Recent attempts at reparations show that World War II is not over

Next year marks the 75th anniversary of World War II.

The war ended in 1945. But the world has never stopped debating its legacy and how to make restitution for the damage done to the war’s victims. Consider some recent events.

In February, the Holocaust Deportation Claims Program, which compensates Jewish survivors of Nazi death camps transported on French trains, doubled its compensation payments, from US$200,000 to nearly $400,000. This makes it the most generous of any of the recent compensatory programs worked out by U.S. and European governments. This one is paid for by the French government, but administered by the U.S. State Department.

In March, a South Korean trial court ordered the seizure of property owned by the Mitsubishi Corporation in South Korea. Such efforts are apparently needed to enforce a November judgment by the South Korean Supreme Court, ordering Mitsubishi to pay $100,000 to each of five Koreans who performed forced labor during the war.

Whether the Koreans will ever see that money, or die before the forfeiture action is completed, remains up in the air.

These are among the latest manifestations of global efforts to review, revise, repair and remember the war – akin to the Nuremberg or Tokyo War Crimes Trials – but for the 21st century.

Restoring human dignity

In the 1990s, a renewed interest in human rights, greater access to historical materials and a less polarized international political environment converged to spur reflection on World War II.

In the United States, civil lawsuits emerged as one tool, among many, to probe wartime human rights violations.

Federal courts in New Jersey, New York and California presided over cases against Swiss banks, French insurers, German corporations and even the Austrian government.

Plaintiffs sought wages for unpaid labor, return of looted art, restitution of bank accounts and other assets, and the restoration of their human dignity.

Two cases ended up in the United States Supreme Court.
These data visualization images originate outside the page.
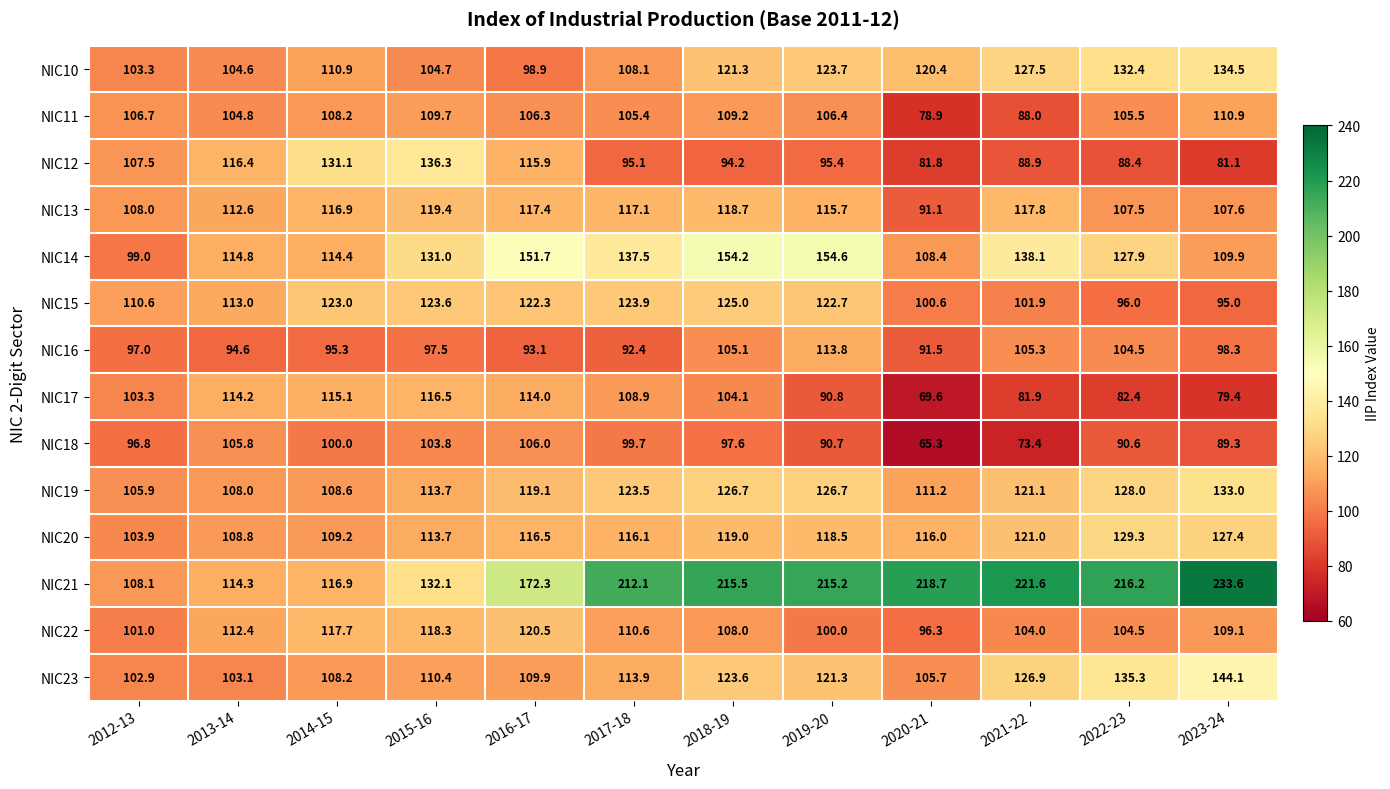

How many data points does each series have?

12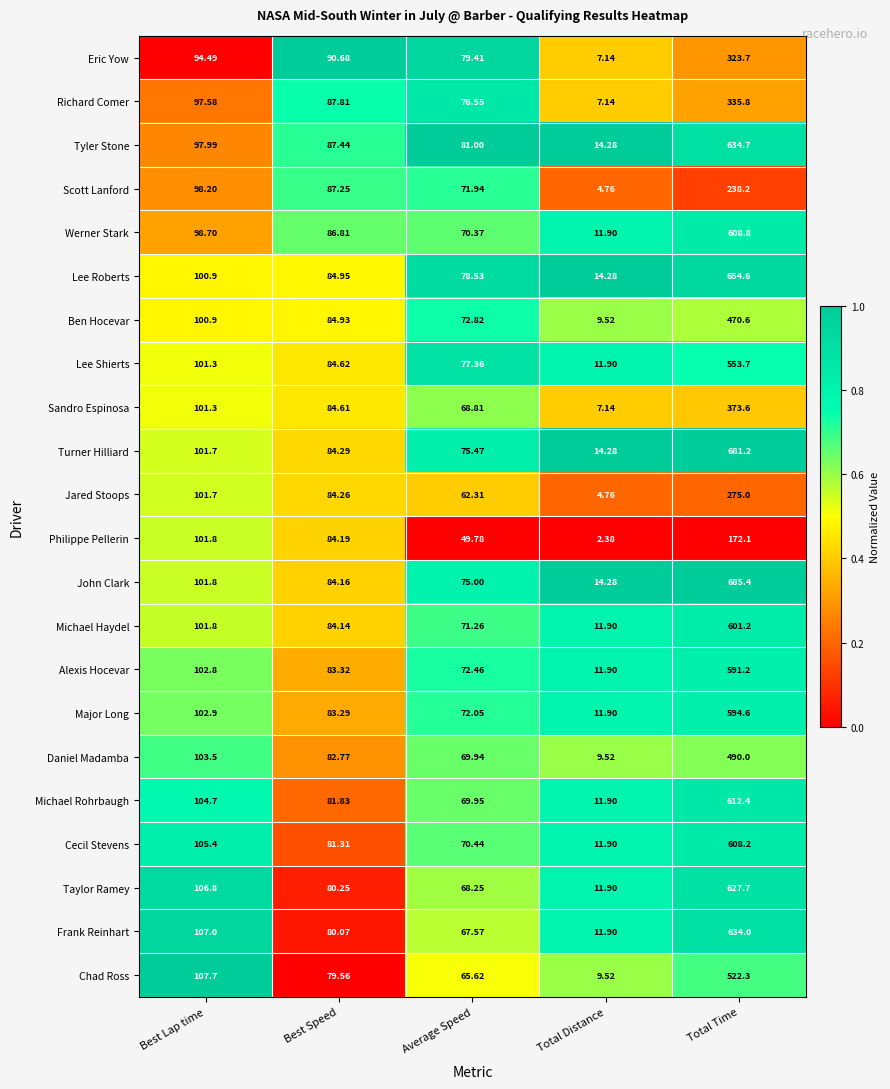

Which series changed the most between Best Lap time and Total Distance?

Philippe Pellerin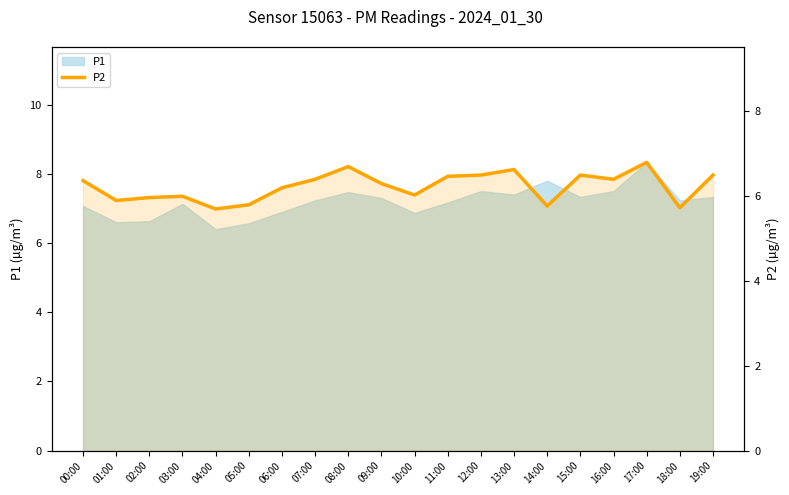

True or false: the data shows 6.8 at 17:00.

True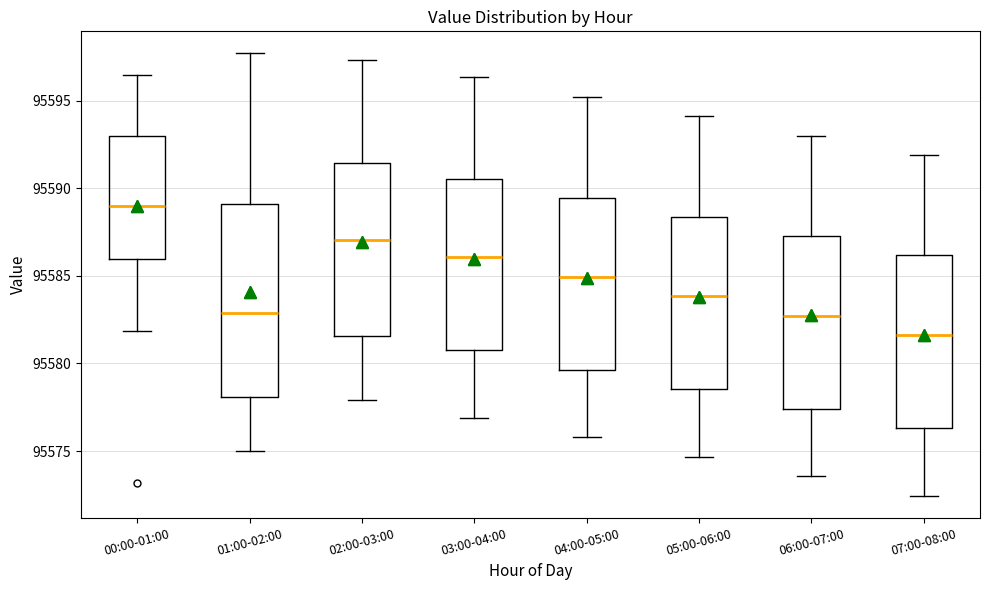

Reading left to right, transcribe this box plot: for each box, give where its median line is, the range the box spans, and where its two whiskers end, as read against the y-axis. The values are not printed on the chart, so give them approximately, as read against the axis.

00:00-01:00: median 95589.0, box 95586.0 to 95593.0, whiskers 95582.0 to 95596.5
01:00-02:00: median 95583.0, box 95578.0 to 95589.0, whiskers 95575.0 to 95597.5
02:00-03:00: median 95587.0, box 95581.5 to 95591.5, whiskers 95578.0 to 95597.5
03:00-04:00: median 95586.0, box 95581.0 to 95590.5, whiskers 95577.0 to 95596.5
04:00-05:00: median 95585.0, box 95579.5 to 95589.5, whiskers 95576.0 to 95595.0
05:00-06:00: median 95584.0, box 95578.5 to 95588.5, whiskers 95574.5 to 95594.0
06:00-07:00: median 95582.5, box 95577.5 to 95587.5, whiskers 95573.5 to 95593.0
07:00-08:00: median 95581.5, box 95576.5 to 95586.0, whiskers 95572.5 to 95592.0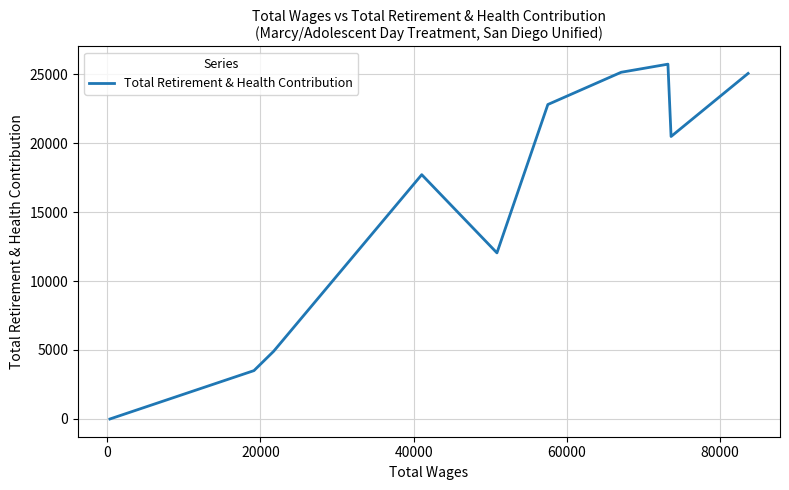

How many points are higher than both their immediate neighbors (excluding endpoints)?

2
One, in which an elderly refugee mounted a lawsuit to recover family artwork seized by the Nazis, got a Hollywood ending. In “Woman in Gold,” Ryan Reynolds helps Helen Mirren sue Austria to recover a painting by Gustav Klimt.

Most cases did not follow the Hollywood script. Plaintiffs generally lost, either because the claims were too old or already resolved by postwar treaties.

Jews await deportation from French internment camp Rivesaltes to Nazi concentration camps in Poland, 1942. United States Holocaust Memorial Museum, courtesy of Friedel Bohny-Reiter

Selective leadership

But that did not dispel the pressure from Jewish organizations or human rights activists to provide reparations.

During President Bill Clinton’s second term (1996-2000), the U.S. government, led by Ambassador Stuart Eizenstat, worked with European allies to craft international agreements and reparations mechanisms.

Germany set up a $5 billion fund to compensate wartime forced laborers and slave laborers, and to support projects on history and human rights.

Later, the State Department set up additional programs, including the 2016 Holocaust Deportation Claims Program. The French government still runs the Commission for Reparations of Victims of Spoliation, established in 1999 to process claims about seized property and art.

In East Asia, survivors of World War II human rights abuses have had their day (decades, actually) in court.